> REQUIREMENT:
Select each line of the entries below that contains the string "mars", matching case exactly, and copy those lines.

PROVIDED RECORDS: Begin

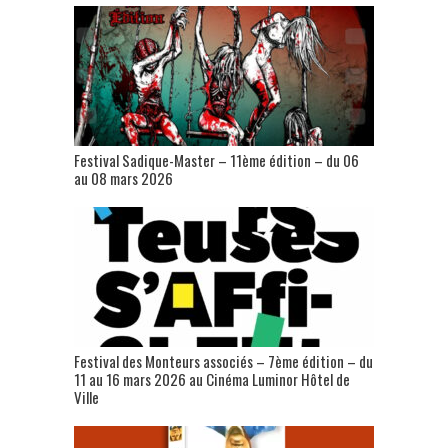
Festival Sadique-Master – 11ème édition – du 06
au 08 mars 2026
Festival des Monteurs associés – 7ème édition – du
11 au 16 mars 2026 au Cinéma Luminor Hôtel de
Ville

PROVIDED RECORDS: End

> EXERCISE RESULT:
au 08 mars 2026
11 au 16 mars 2026 au Cinéma Luminor Hôtel de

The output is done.